Two powerful car bombs targeting security posts ripped through Syria's second city of Aleppo on Friday, killing at least 25 people and wounding 175 as the Free Syrian Army blamed the regime for the attacks.
State television said "armed terrorist groups" carried out the attacks, the first in Aleppo since the outbreak of an uprising against the regime of President Bashar Assad almost a year ago.
It said a "suicide bomber in a car packed with explosives" carried out one of the attacks on a police station, flattening a nearby food distribution center. The second bombing targeted an intelligence base.
The report showed mangled bodies in pools of blood in the street outside rows of shattered buildings, and deep craters in the ground.
Emergency workers held up body parts, including hands, feet and a torso which they placed in black trash bags.
"The number of martyrs who have been transported to hospital in Aleppo have so far reached 25 dead and 175 wounded as a result of the terrorist attacks," the health ministry said, as quoted by state television.
A spokesman for the rebel Free Syrian Army blamed the regime of Assad for carrying out the two deadly car bomb attacks.
"This criminal regime is killing our children in Homs and carrying out bomb attacks in Aleppo to steer attention away from what it is doing in Homs," said Colonel Maher Nouaimi told Agence France Presse.
He was referring to a weeklong blitz by government forces on the central protest city of Homs, where at least 400 people have been killed, according to activists.

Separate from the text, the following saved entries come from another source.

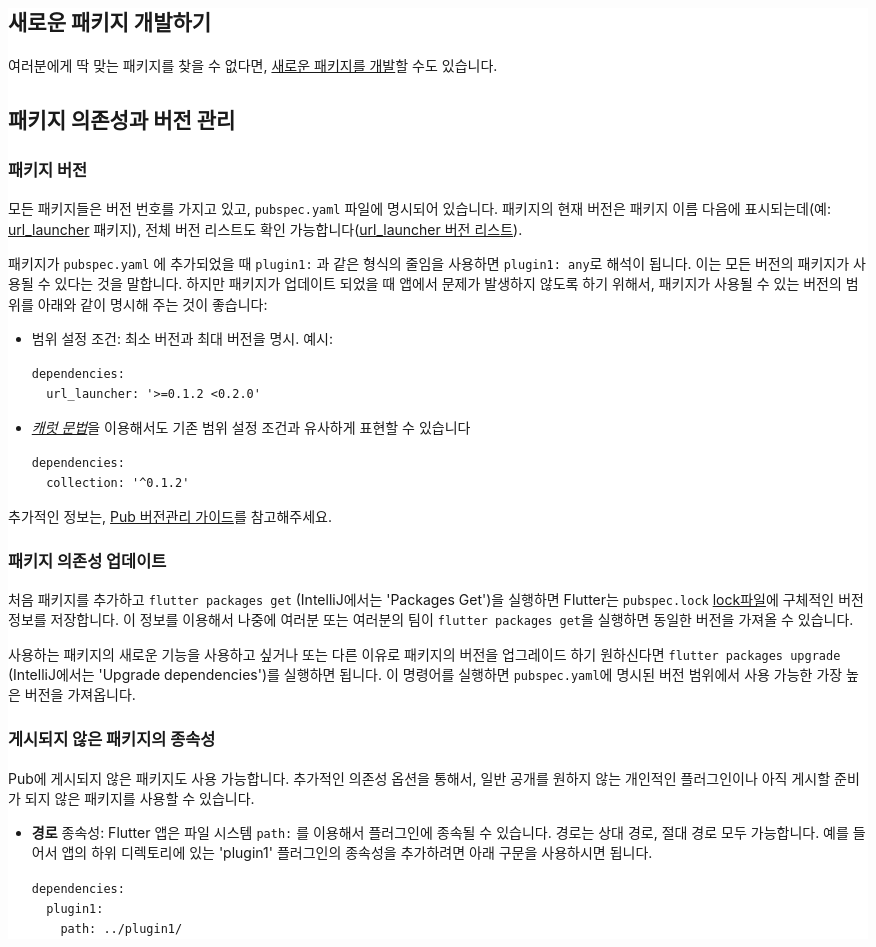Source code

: ## 새로운 패키지 개발하기

여러분에게 딱 맞는 패키지를 찾을 수 없다면, [새로운 패키지를 개발](/docs/development/packages-and-plugins/developing-packages)할 수도 있습니다.

## 패키지 의존성과 버전 관리

### 패키지 버전

모든 패키지들은 버전 번호를 가지고 있고, `pubspec.yaml` 파일에 명시되어 있습니다. 패키지의 현재 버전은 패키지 이름 다음에 표시되는데(예: [url_launcher]({{site.pub-pkg}}/url_launcher) 패키지), 전체 버전 리스트도 확인 가능합니다([url_launcher
버전 리스트]({{site.pub-pkg}}/url_launcher#-versions-tab-)). 

패키지가 `pubspec.yaml` 에 추가되었을 때 `plugin1:` 과 같은 형식의 줄임을 사용하면 `plugin1: any`로 해석이 됩니다. 이는 모든 버전의 패키지가 사용될 수 있다는 것을 말합니다. 하지만 패키지가 업데이트 되었을 때 앱에서 문제가 발생하지 않도록 하기 위해서, 패키지가 사용될 수 있는 버전의 범위를 아래와 같이 명시해 주는 것이 좋습니다:

* 범위 설정 조건: 최소 버전과 최대 버전을 명시. 예시:

  ```
  dependencies:
    url_launcher: '>=0.1.2 <0.2.0'
  ```

* [*캐럿 문법*]({{site.dart-site}}/tools/pub/dependencies#caret-syntax)을 이용해서도 기존 범위 설정 조건과 유사하게 표현할 수 있습니다

  ```
  dependencies:
    collection: '^0.1.2'
  ```

추가적인 정보는, [Pub 버전관리 가이드]({{site.dart-site}}/tools/pub/versioning)를 참고해주세요.

### 패키지 의존성 업데이트

처음 패키지를 추가하고 `flutter packages get` (IntelliJ에서는 'Packages Get')을 실행하면 Flutter는 `pubspec.lock` [lock파일]({{site.dart-site}}/tools/pub/glossary#lockfile)에 구체적인 버전 정보를 저장합니다. 이 정보를 이용해서 나중에 여러분 또는 여러분의 팀이 `flutter packages get`을 실행하면 동일한 버전을 가져올 수 있습니다. 

사용하는 패키지의 새로운 기능을 사용하고 싶거나 또는 다른 이유로 패키지의 버전을 업그레이드 하기 원하신다면 `flutter packages upgrade` (IntelliJ에서는 'Upgrade dependencies')를 실행하면 됩니다. 이 명령어를 실행하면 `pubspec.yaml`에 명시된 버전 범위에서 사용 가능한 가장 높은 버전을 가져옵니다.

### 게시되지 않은 패키지의 종속성

Pub에 게시되지 않은 패키지도 사용 가능합니다. 추가적인 의존성 옵션을 통해서, 일반 공개를 원하지 않는 개인적인 플러그인이나 아직 게시할 준비가 되지 않은 패키지를 사용할 수 있습니다. 

* **경로** 종속성: Flutter 앱은 파일 시스템 `path:` 를 이용해서 플러그인에 종속될 수 있습니다. 경로는 상대 경로, 절대 경로 모두 가능합니다. 예를 들어서 앱의 하위 디렉토리에 있는 'plugin1' 플러그인의 종속성을 추가하려면 아래 구문을 사용하시면 됩니다. 
  ```
  dependencies:
    plugin1:
      path: ../plugin1/
  ```
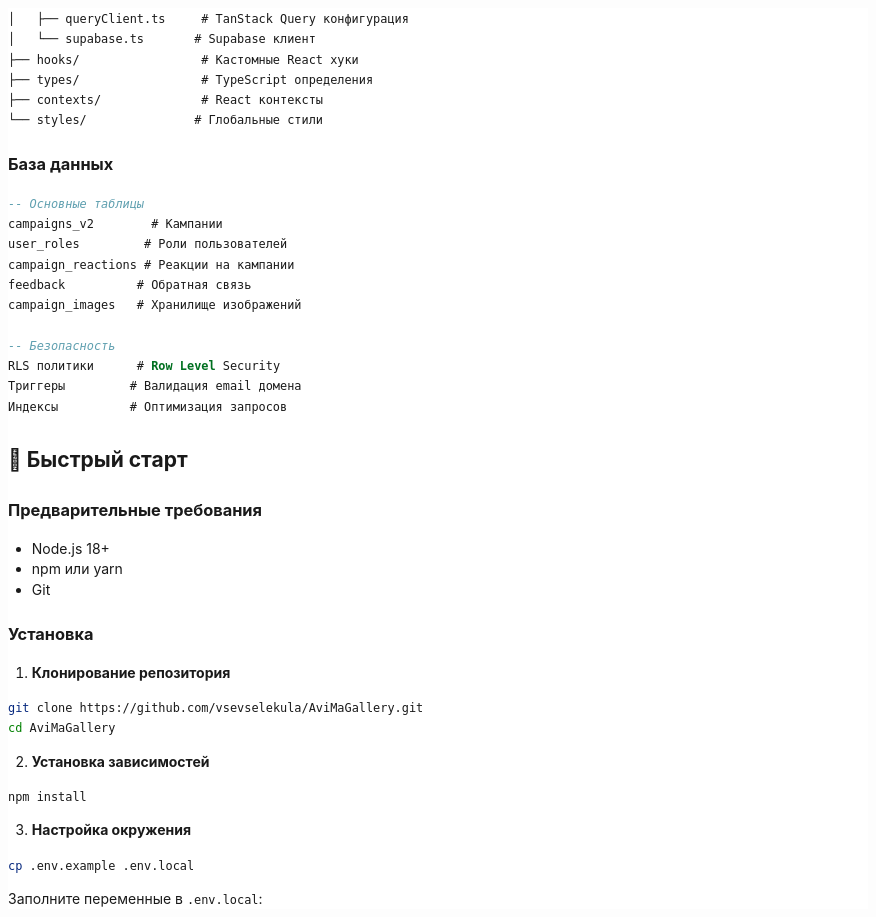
 ```
│   ├── queryClient.ts     # TanStack Query конфигурация
│   └── supabase.ts       # Supabase клиент
├── hooks/                 # Кастомные React хуки
├── types/                 # TypeScript определения
├── contexts/              # React контексты
└── styles/               # Глобальные стили
```

### **База данных**

```sql
-- Основные таблицы
campaigns_v2        # Кампании
user_roles         # Роли пользователей
campaign_reactions # Реакции на кампании
feedback          # Обратная связь
campaign_images   # Хранилище изображений

-- Безопасность
RLS политики      # Row Level Security
Триггеры         # Валидация email домена
Индексы          # Оптимизация запросов
```

## 🚀 Быстрый старт

### **Предварительные требования**

- Node.js 18+
- npm или yarn
- Git

### **Установка**

1. **Клонирование репозитория**

```bash
git clone https://github.com/vsevselekula/AviMaGallery.git
cd AviMaGallery
```

2. **Установка зависимостей**

```bash
npm install
```

3. **Настройка окружения**

```bash
cp .env.example .env.local
```

Заполните переменные в `.env.local`:
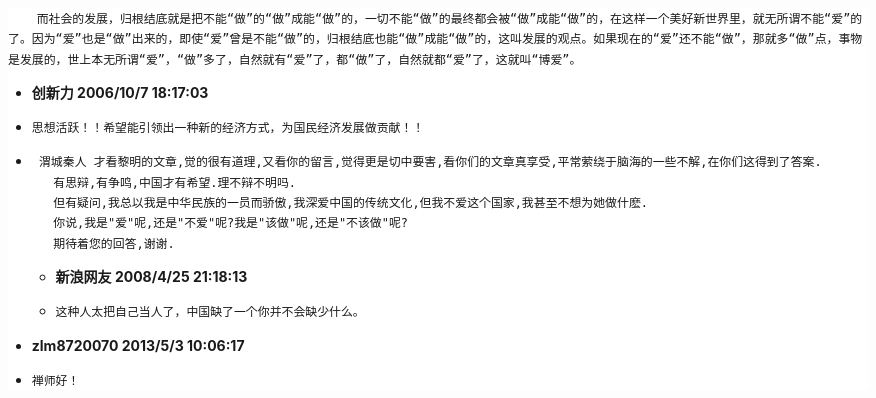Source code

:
   ```
      而社会的发展，归根结底就是把不能“做”的“做”成能“做”的，一切不能“做”的最终都会被“做”成能“做”的，在这样一个美好新世界里，就无所谓不能“爱”的了。因为“爱”也是“做”出来的，即使“爱”曾是不能“做”的，归根结底也能“做”成能“做”的，这叫发展的观点。如果现在的“爱”还不能“做”，那就多“做”点，事物是发展的，世上本无所谓“爱”，“做”多了，自然就有“爱”了，都“做”了，自然就都“爱”了，这就叫“博爱”。
  ```
- **创新力 2006/10/7 18:17:03**
- ```
  思想活跃！！希望能引领出一种新的经济方式，为国民经济发展做贡献！！
  ```
- ```
   渭城秦人 才看黎明的文章,觉的很有道理,又看你的留言,觉得更是切中要害,看你们的文章真享受,平常萦绕于脑海的一些不解,在你们这得到了答案.
     有思辩,有争鸣,中国才有希望.理不辩不明吗.
     但有疑问,我总以我是中华民族的一员而骄傲,我深爱中国的传统文化,但我不爱这个国家,我甚至不想为她做什麽.
     你说,我是"爱"呢,还是"不爱"呢?我是"该做"呢,还是"不该做"呢?
     期待着您的回答,谢谢.
  ```
   - **新浪网友 2008/4/25 21:18:13**
   - ```
     这种人太把自己当人了，中国缺了一个你并不会缺少什么。
     ```
- **zlm8720070 2013/5/3 10:06:17**
- ```
  禅师好！
  ```
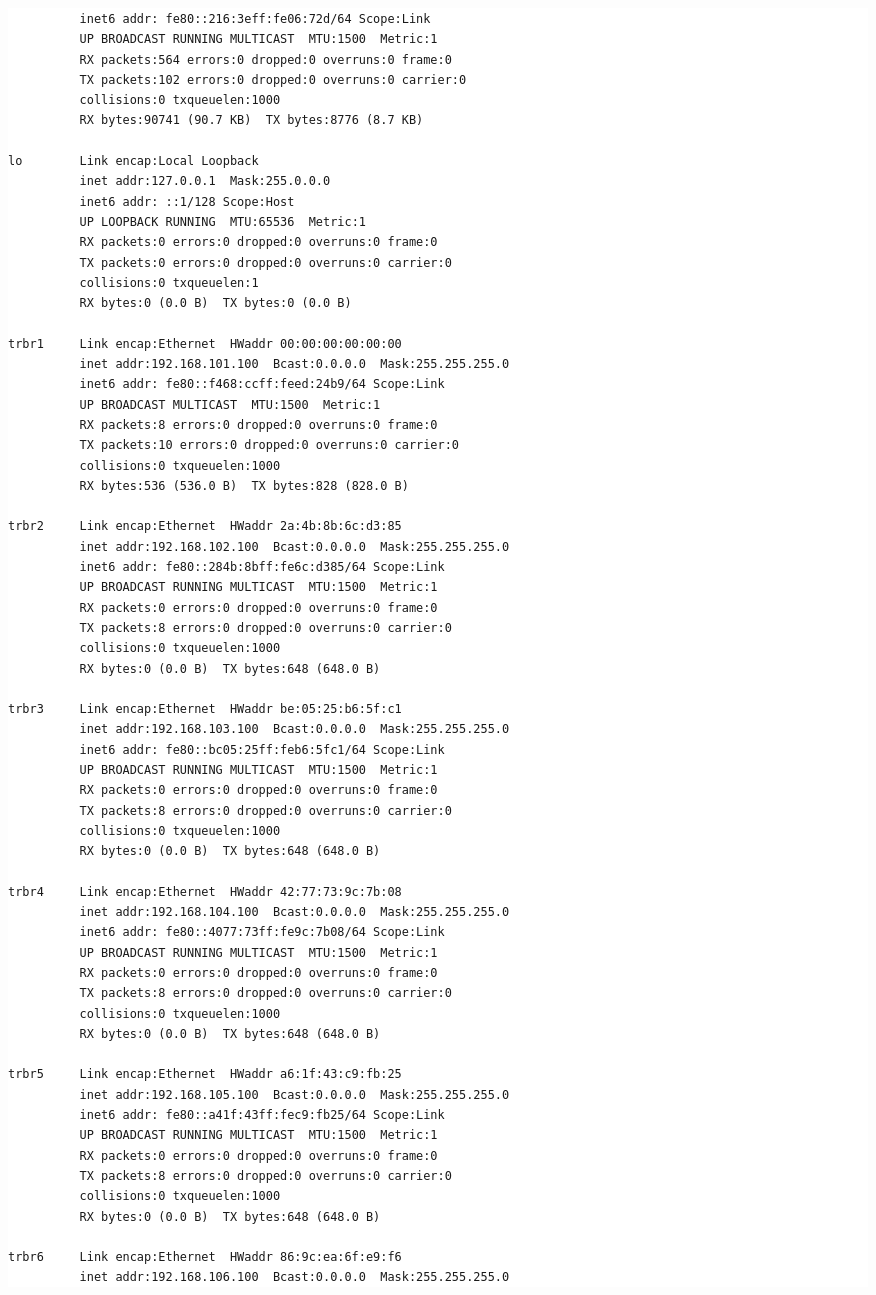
 ```text
          inet6 addr: fe80::216:3eff:fe06:72d/64 Scope:Link
          UP BROADCAST RUNNING MULTICAST  MTU:1500  Metric:1
          RX packets:564 errors:0 dropped:0 overruns:0 frame:0
          TX packets:102 errors:0 dropped:0 overruns:0 carrier:0
          collisions:0 txqueuelen:1000
          RX bytes:90741 (90.7 KB)  TX bytes:8776 (8.7 KB)

lo        Link encap:Local Loopback
          inet addr:127.0.0.1  Mask:255.0.0.0
          inet6 addr: ::1/128 Scope:Host
          UP LOOPBACK RUNNING  MTU:65536  Metric:1
          RX packets:0 errors:0 dropped:0 overruns:0 frame:0
          TX packets:0 errors:0 dropped:0 overruns:0 carrier:0
          collisions:0 txqueuelen:1
          RX bytes:0 (0.0 B)  TX bytes:0 (0.0 B)

trbr1     Link encap:Ethernet  HWaddr 00:00:00:00:00:00
          inet addr:192.168.101.100  Bcast:0.0.0.0  Mask:255.255.255.0
          inet6 addr: fe80::f468:ccff:feed:24b9/64 Scope:Link
          UP BROADCAST MULTICAST  MTU:1500  Metric:1
          RX packets:8 errors:0 dropped:0 overruns:0 frame:0
          TX packets:10 errors:0 dropped:0 overruns:0 carrier:0
          collisions:0 txqueuelen:1000
          RX bytes:536 (536.0 B)  TX bytes:828 (828.0 B)

trbr2     Link encap:Ethernet  HWaddr 2a:4b:8b:6c:d3:85
          inet addr:192.168.102.100  Bcast:0.0.0.0  Mask:255.255.255.0
          inet6 addr: fe80::284b:8bff:fe6c:d385/64 Scope:Link
          UP BROADCAST RUNNING MULTICAST  MTU:1500  Metric:1
          RX packets:0 errors:0 dropped:0 overruns:0 frame:0
          TX packets:8 errors:0 dropped:0 overruns:0 carrier:0
          collisions:0 txqueuelen:1000
          RX bytes:0 (0.0 B)  TX bytes:648 (648.0 B)

trbr3     Link encap:Ethernet  HWaddr be:05:25:b6:5f:c1
          inet addr:192.168.103.100  Bcast:0.0.0.0  Mask:255.255.255.0
          inet6 addr: fe80::bc05:25ff:feb6:5fc1/64 Scope:Link
          UP BROADCAST RUNNING MULTICAST  MTU:1500  Metric:1
          RX packets:0 errors:0 dropped:0 overruns:0 frame:0
          TX packets:8 errors:0 dropped:0 overruns:0 carrier:0
          collisions:0 txqueuelen:1000
          RX bytes:0 (0.0 B)  TX bytes:648 (648.0 B)

trbr4     Link encap:Ethernet  HWaddr 42:77:73:9c:7b:08
          inet addr:192.168.104.100  Bcast:0.0.0.0  Mask:255.255.255.0
          inet6 addr: fe80::4077:73ff:fe9c:7b08/64 Scope:Link
          UP BROADCAST RUNNING MULTICAST  MTU:1500  Metric:1
          RX packets:0 errors:0 dropped:0 overruns:0 frame:0
          TX packets:8 errors:0 dropped:0 overruns:0 carrier:0
          collisions:0 txqueuelen:1000
          RX bytes:0 (0.0 B)  TX bytes:648 (648.0 B)

trbr5     Link encap:Ethernet  HWaddr a6:1f:43:c9:fb:25
          inet addr:192.168.105.100  Bcast:0.0.0.0  Mask:255.255.255.0
          inet6 addr: fe80::a41f:43ff:fec9:fb25/64 Scope:Link
          UP BROADCAST RUNNING MULTICAST  MTU:1500  Metric:1
          RX packets:0 errors:0 dropped:0 overruns:0 frame:0
          TX packets:8 errors:0 dropped:0 overruns:0 carrier:0
          collisions:0 txqueuelen:1000
          RX bytes:0 (0.0 B)  TX bytes:648 (648.0 B)

trbr6     Link encap:Ethernet  HWaddr 86:9c:ea:6f:e9:f6
          inet addr:192.168.106.100  Bcast:0.0.0.0  Mask:255.255.255.0
```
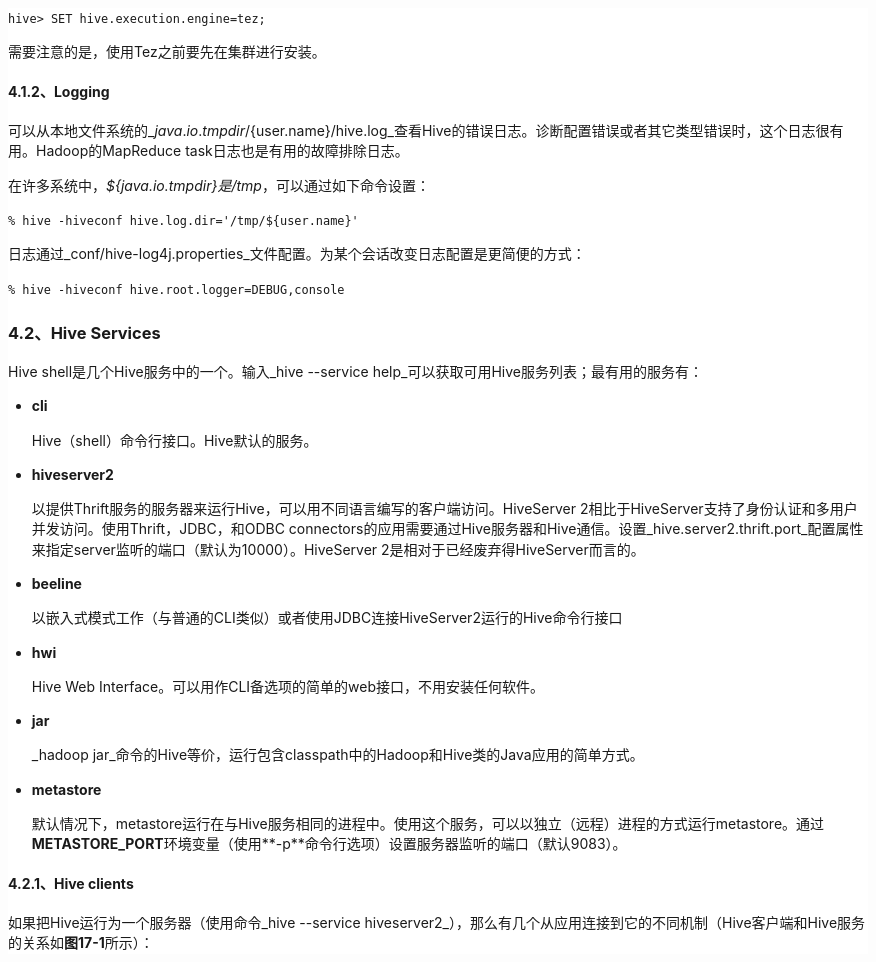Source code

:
 ```
hive> SET hive.execution.engine=tez;
```

需要注意的是，使用Tez之前要先在集群进行安装。

#### 4.1.2、Logging

可以从本地文件系统的_${java.io.tmpdir}/${user.name}/hive.log_查看Hive的错误日志。诊断配置错误或者其它类型错误时，这个日志很有用。Hadoop的MapReduce task日志也是有用的故障排除日志。

在许多系统中，_${java.io.tmpdir}_是_/tmp_，可以通过如下命令设置：

```
% hive -hiveconf hive.log.dir='/tmp/${user.name}'
```

日志通过_conf/hive-log4j.properties_文件配置。为某个会话改变日志配置是更简便的方式：

```
% hive -hiveconf hive.root.logger=DEBUG,console
```

### 4.2、Hive Services

Hive shell是几个Hive服务中的一个。输入_hive --service help_可以获取可用Hive服务列表；最有用的服务有：

* **cli**

  Hive（shell）命令行接口。Hive默认的服务。

* **hiveserver2**

  以提供Thrift服务的服务器来运行Hive，可以用不同语言编写的客户端访问。HiveServer 2相比于HiveServer支持了身份认证和多用户并发访问。使用Thrift，JDBC，和ODBC connectors的应用需要通过Hive服务器和Hive通信。设置_hive.server2.thrift.port_配置属性来指定server监听的端口（默认为10000）。HiveServer 2是相对于已经废弃得HiveServer而言的。

* **beeline**

  以嵌入式模式工作（与普通的CLI类似）或者使用JDBC连接HiveServer2运行的Hive命令行接口

* **hwi**

  Hive Web Interface。可以用作CLI备选项的简单的web接口，不用安装任何软件。

* **jar**

  _hadoop jar_命令的Hive等价，运行包含classpath中的Hadoop和Hive类的Java应用的简单方式。

* **metastore**

  默认情况下，metastore运行在与Hive服务相同的进程中。使用这个服务，可以以独立（远程）进程的方式运行metastore。通过**METASTORE\_PORT**环境变量（使用**-p**命令行选项）设置服务器监听的端口（默认9083）。

#### 4.2.1、Hive clients

如果把Hive运行为一个服务器（使用命令_hive --service hiveserver2_），那么有几个从应用连接到它的不同机制（Hive客户端和Hive服务的关系如**图17-1**所示）：
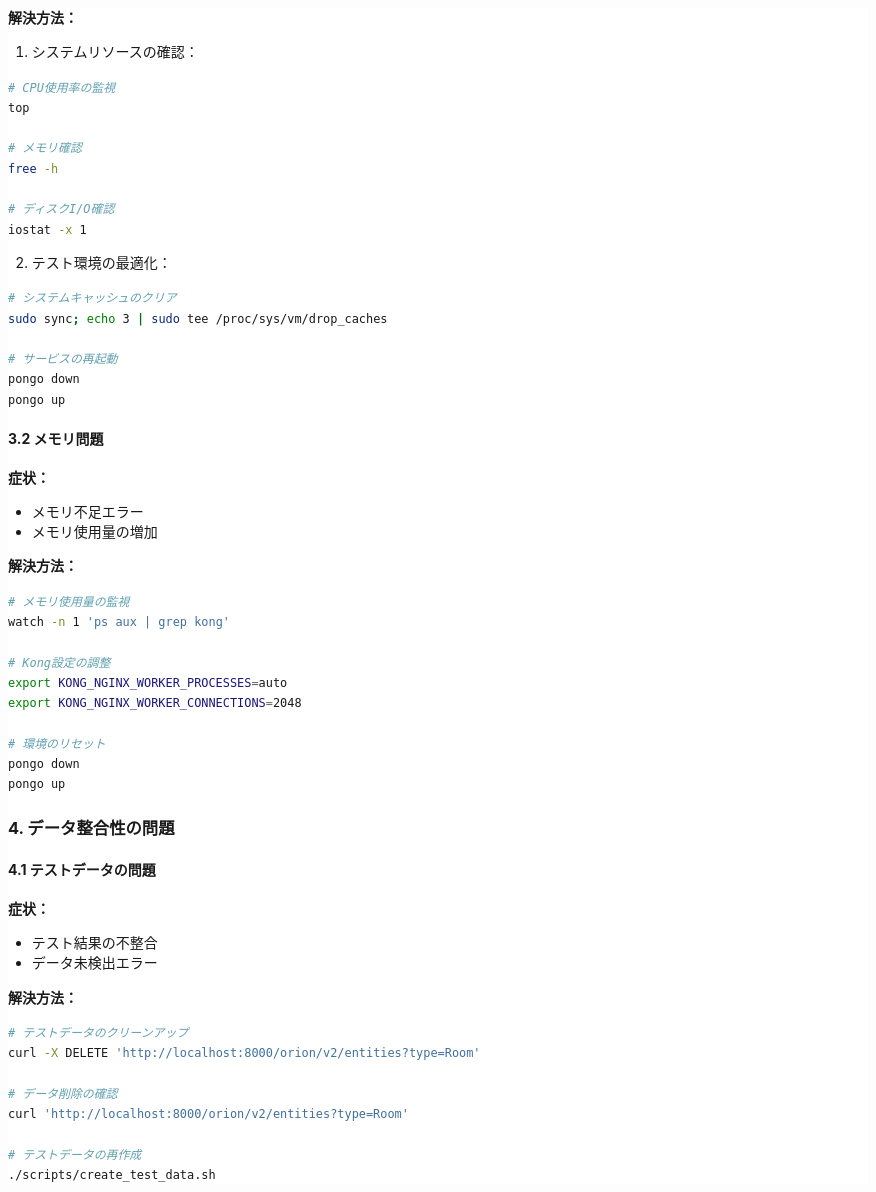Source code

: **解決方法：**
1. システムリソースの確認：
```bash
# CPU使用率の監視
top

# メモリ確認
free -h

# ディスクI/O確認
iostat -x 1
```

2. テスト環境の最適化：
```bash
# システムキャッシュのクリア
sudo sync; echo 3 | sudo tee /proc/sys/vm/drop_caches

# サービスの再起動
pongo down
pongo up
```

#### 3.2 メモリ問題

**症状：**
- メモリ不足エラー
- メモリ使用量の増加

**解決方法：**
```bash
# メモリ使用量の監視
watch -n 1 'ps aux | grep kong'

# Kong設定の調整
export KONG_NGINX_WORKER_PROCESSES=auto
export KONG_NGINX_WORKER_CONNECTIONS=2048

# 環境のリセット
pongo down
pongo up
```

### 4. データ整合性の問題

#### 4.1 テストデータの問題

**症状：**
- テスト結果の不整合
- データ未検出エラー

**解決方法：**
```bash
# テストデータのクリーンアップ
curl -X DELETE 'http://localhost:8000/orion/v2/entities?type=Room'

# データ削除の確認
curl 'http://localhost:8000/orion/v2/entities?type=Room'

# テストデータの再作成
./scripts/create_test_data.sh
```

Later on Friday, Syria's government blamed the twin blasts on "armed terrorist gangs" backed by Arab and Western nations, in a letter sent to the U.N. secretary general, the U.N. Security Council, the Arab League and other organizations.
"Certain countries in the region are behind a propaganda campaign against Syria and are harboring armed terrorists for so-called humanitarian reasons," the foreign ministry wrote in the letter, according to SANA state news agency.
Aleppo, a northern commercial hub, has been largely spared the unrest that has rocked Syria since last March, leaving more than 6,000 people dead according to rights groups.